Before stepping through these instructions you must have an AWS account with administrative privileges. If you are not the admin of your AWS account, please see here the resource you need permissions to perform the tasks here.

  1. Download the file saberAirflowGeneral.json
  2. On your AWS Console open the Cloudformation Service
  3. Click on Create Stack
  4. On the Choose Template screen select Upload a template to Amazon S3 option and upload the saberAirflowGeneral.json file, then click Next.
  5. On Specify Details fill in the form with your desired Stack name, subnet ID and VPC ID then click Next.
    • To obtain your VPC ID travel to the VPC Dashboard and copy the VPC ID of your desired VPC (may be default)
    • To choose a subnet ID travel to the Subnets section and copy the id of a subnet that belongs to the VPC ID you specified.
  6. On the Options window simply click Next.
  7. Check off the acknowledgment box in the Review screen.
  8. Click Create.

This will build all the resources necessary to run conduit airflow with the AWS Batch Backend with a general queue service name.

AWS Batch specific queues.

We recommend, as instructed above, to use the template file found here This template will create two batch job-queues along with two separate compute environments.

  • The saber-gen-queue should be used for less intensive processes as it will use a general saber compute environment that makes use of the optimal instance for a specific job.
  • The saber-gpu-job-queue makes use of gpu enabled Ec2 instances on AWS and thus should be used cautiously to avoid high costs.

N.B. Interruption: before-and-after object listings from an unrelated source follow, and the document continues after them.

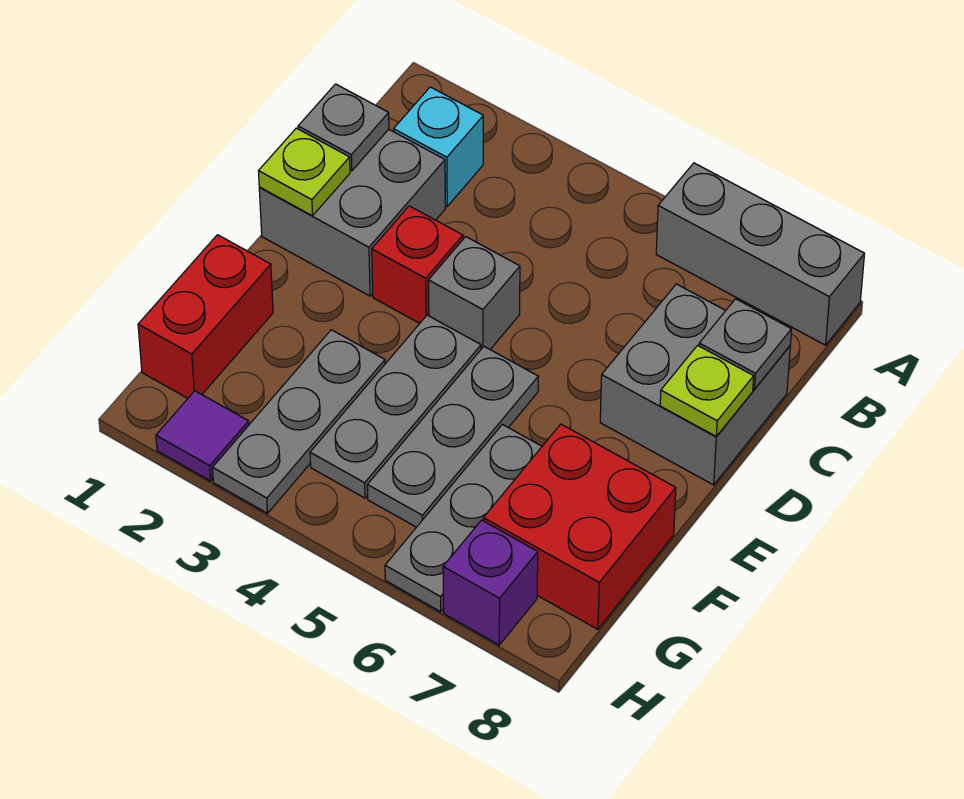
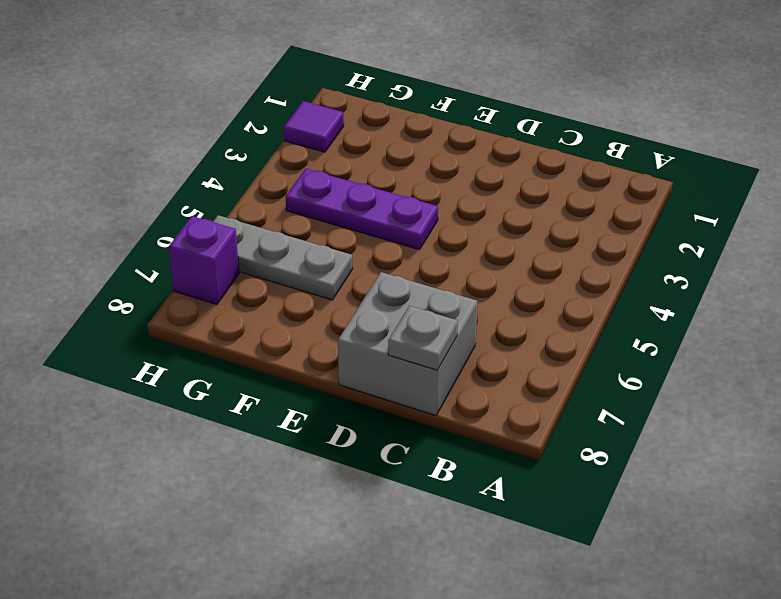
purple 1x3 plate [286,169,438,250] -> grey 1x3 plate [310,315,481,498]
none -> grey 1x3 brick [656,163,864,345]
none -> cyan 1x1 brick [394,87,483,206]
none -> grey 2x2 brick [259,129,445,296]

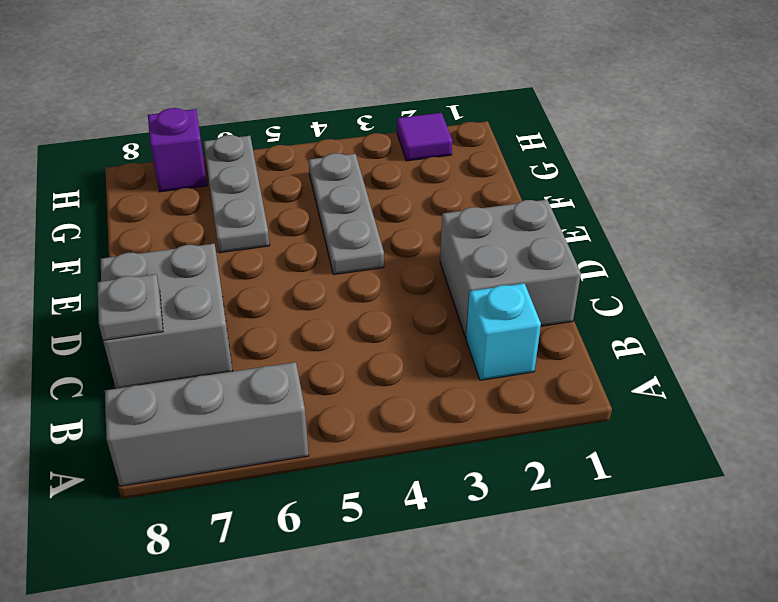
none -> red 1x1 brick [372,206,463,323]
none -> grey 1x1 brick [428,237,520,349]
none -> grey 1x3 plate [367,347,538,527]

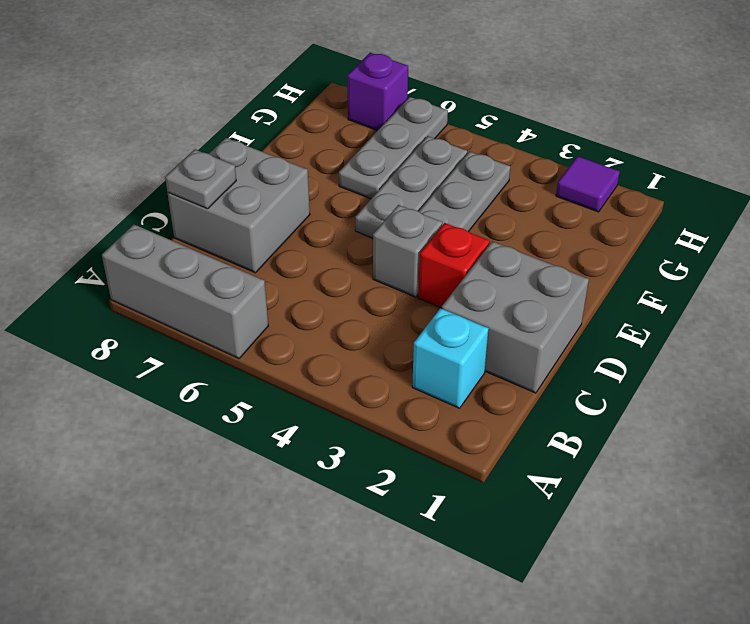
none -> red 1x2 brick [138,235,273,398]
none -> grey 1x3 plate [213,330,385,513]
none -> red 2x2 brick [483,424,676,629]

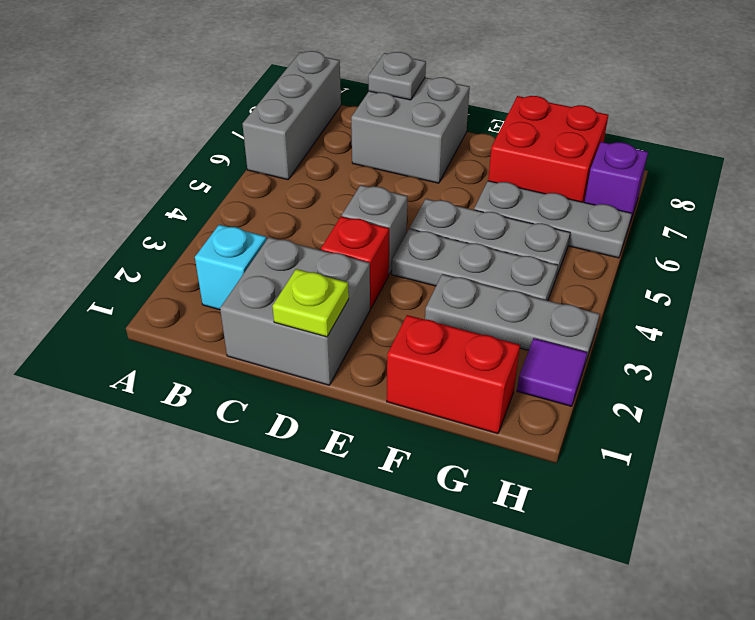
none -> grey 1x1 plate [298,84,389,171]
none -> lime 1x1 plate [660,345,754,437]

You can read more about instance types here.

You will be able to choose which queue to send jobs to through your workflow.cwl and job.yml's as described here: Writing your own workflows. Note that AWS only charges you for what you use, so simply having a job-queue or compute environment idle, does not have any extra costs.

To add more queues and monitor jobs you can go to the Batch Dashboard

IAM User (Not Admin)

If you're an IAM user with non admin privileges please ask your admin to grant you access to the following resources:

  • Virtual Private Cloud (VPC)
  • Elastic Compute Cloud (EC2)
  • Managed File Storage for EC2 (EFS)
  • Elastic Container Service (ECS)
  • Elastic Container Repositories (ECR)
  • Key Management Service (KMS)
  • AWS Batch
  • Cloudformation
  • Simple Storage Service (S3)

Associated Policies attached to IAM User:

  • AmazonElasticFileSystemFullAccess
  • AmazonVPCFullAccess
  • CloudformationFullAccess
  • AmazonEC2ContainerRegistryFullAccess
  • AWSBatchFullAccess
  • AmazonEC2ContainerServiceFullAccess